The thing is, Knapp is worth keeping around as depth for $800,000 or so. If the Phillies do end up with a better backup, they could option Knapp. The Phils don't appear too confident Deivy Grullon can be Realmuto's backup in 2020.

Probably not

Cesar Hernandez keeps getting more expensive. He will be due upwards of $10 million through arbitration. He is not an eight-figure player, even if it's for only one year.

The Phillies will likely have to non-tender Hernandez. Is another team trading for him for the right to pay a league-average second baseman $10 million or more? Nope. At half the price, Hernandez would have much more value.

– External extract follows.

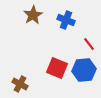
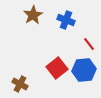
red square: rotated 30 degrees clockwise
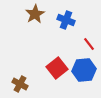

The Phillies were unable for years to trade Hernandez. It's hard to call it a missed opportunity without knowing the best possible offer they received for him. The front office never felt it was being offered fair value for Hernandez.

Maikel Franco, meanwhile, would be due between $5-7 million through arbitration and that's just too much for a flawed player who has lost his job two years in a row. The Phillies need to move on and improve at third base.

If it is decided that Alec Bohm isn't ready out of spring training (a strong possibility), the Phillies could go the stopgap route. Josh Donaldson and Mike Moustakas will be free agents. Anthony Rendon, too, though he'll be in the very highest price tier.

*Matt Swartz' arbitration projections factored into these estimates.